Additionally, as a general rule, Directors should:
- Attend most Board and assigned committee meetings, and participate actively in the work and decision making processes within the Board and committees;
- Be sure to personally read all important Association-related documents, minutes, resolutions, financial reports. In addition, they should be sure to read, understand and promote compliance with the Covenants, Articles of Incorporation, Bylaws and the community’s other governing documents;
- Be generally aware of and take steps as necessary to comply with applicable governmental laws;
- Raise questions about inaccuracies and doubtful conclusions whenever reasonable to do so and participate in an appropriate resolution of same;
- Make sure there is advance notice of significant upcoming decisions and that sufficient paperwork/information to understand the upcoming decision is provided;
- Make sure there is a clear and legible record of the procedures followed and the decisions made by the Board;
- Avoid actual and perceived conflicts of interest.

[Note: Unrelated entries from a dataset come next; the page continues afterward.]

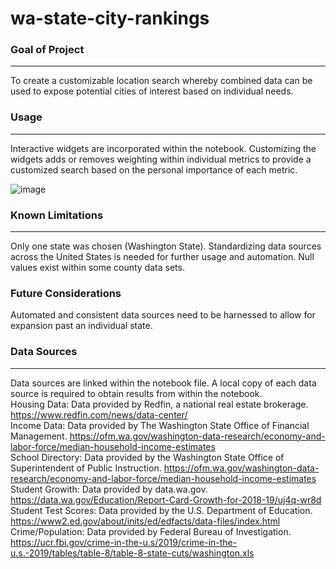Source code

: # wa-state-city-rankings
### Goal of Project
***
To create a customizable location search whereby combined data can be used to expose potential cities of interest based on individual needs.
### Usage
***
Interactive widgets are incorporated within the notebook.  Customizing the widgets adds or removes weighting within individual metrics to provide a customized search based on the personal importance of each metric.

![image](https://user-images.githubusercontent.com/105223924/168596683-21059447-360d-4b53-8c79-a93979d4b12e.png)

### Known Limitations
***
Only one state was chosen (Washington State).  Standardizing data sources across the United States is needed for further usage and automation.  Null values exist within some county data sets.  

### Future Considerations 
Automated and consistent data sources need to be harnessed to allow for expansion past an individual state.

### Data Sources
***
Data sources are linked within the notebook file.  A local copy of each data source is required to obtain results from within the notebook. </br>
Housing Data: Data provided by Redfin, a national real estate brokerage. https://www.redfin.com/news/data-center/ </br>
Income Data: Data provided by The Washington State Office of Financial Management. https://ofm.wa.gov/washington-data-research/economy-and-labor-force/median-household-income-estimates </br>
School Directory: Data provided by the Washington State Office of Superintendent of Public Instruction. https://ofm.wa.gov/washington-data-research/economy-and-labor-force/median-household-income-estimates </br>
Student Growith:  Data provided by data.wa.gov.  https://data.wa.gov/Education/Report-Card-Growth-for-2018-19/uj4q-wr8d </br>
Student Test Scores:  Data provided by the U.S. Department of Education. https://www2.ed.gov/about/inits/ed/edfacts/data-files/index.html </br>
Crime/Population: Data provided by Federal Bureau of Investigation.  https://ucr.fbi.gov/crime-in-the-u.s/2019/crime-in-the-u.s.-2019/tables/table-8/table-8-state-cuts/washington.xls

Another responsibility of all Directors is to take reasonable steps to reduce safety risks by adopting and following a risk management program appropriate to the community in question and the specific risks presented. The best way to do this is to emphasize safety and take all necessary steps to provide safe facilities, programs and activities. In this regard, if the Association is responsible for the operation or maintenance of facilities or parcels of land within the community, it is important that the same be inspected on a periodic basis to identify any potentially dangerous conditions. Liability insurance should be procured to insure against such risks as well.
If the Association sponsors, promotes or participates in community activities, the Board should set clear and consistent guidelines for such activities that address safety concerns. Examples of such activity-related concerns would include temperature of food served, adult supervision of children’s activities and regular inspections and maintenance of playground or park areas where activities take place.
Often the Association’s liability insurance broker can provide suggestions and helpful input with respect to managing risk and avoiding hazards could result in injuries to people or damage to property.
From a financial standpoint the Board should take reasonable steps to reduce the risk of loss in its financial affairs. The Board should wisely establish an active review process for the Association checkbook and bank statements. Requiring two signers for larger checks is normally prudent and often necessary, although bank practices in this regard are sometimes disappointing respecting the degree of scrutiny given to check signatures.
CONFLICTS OF INTEREST
All Directors should be sensitive to possible conflicts of interest involving themselves and others. If a conflict is identified, it should be immediately disclosed to the Board and discussed. Directors and Officers should be cautious about contracting personally, or via businesses in which they have an interest, with the Association as such arrangements can be viewed with suspicion by Association members – often with good reason. On the other hand, unless the governing documents prohibit it, it is not unlawful or necessarily improper for a Board member or Officer to provide work or services to the Association. In such circumstances, however, the Board member in question should not participate in any voting to approve such arrangement.
Associations should consider adopting a written policy about conflicts of interest, either via Bylaws amendment or Board resolution.
In this blog I have addressed only a few of the many legal, ethical and practical issues that can arise in connection with the work of an Association Board. I would encourage Association Boards to seek legal advice when facing a decision or issue that has potential legal ramifications for individual Directors or the Association as a whole.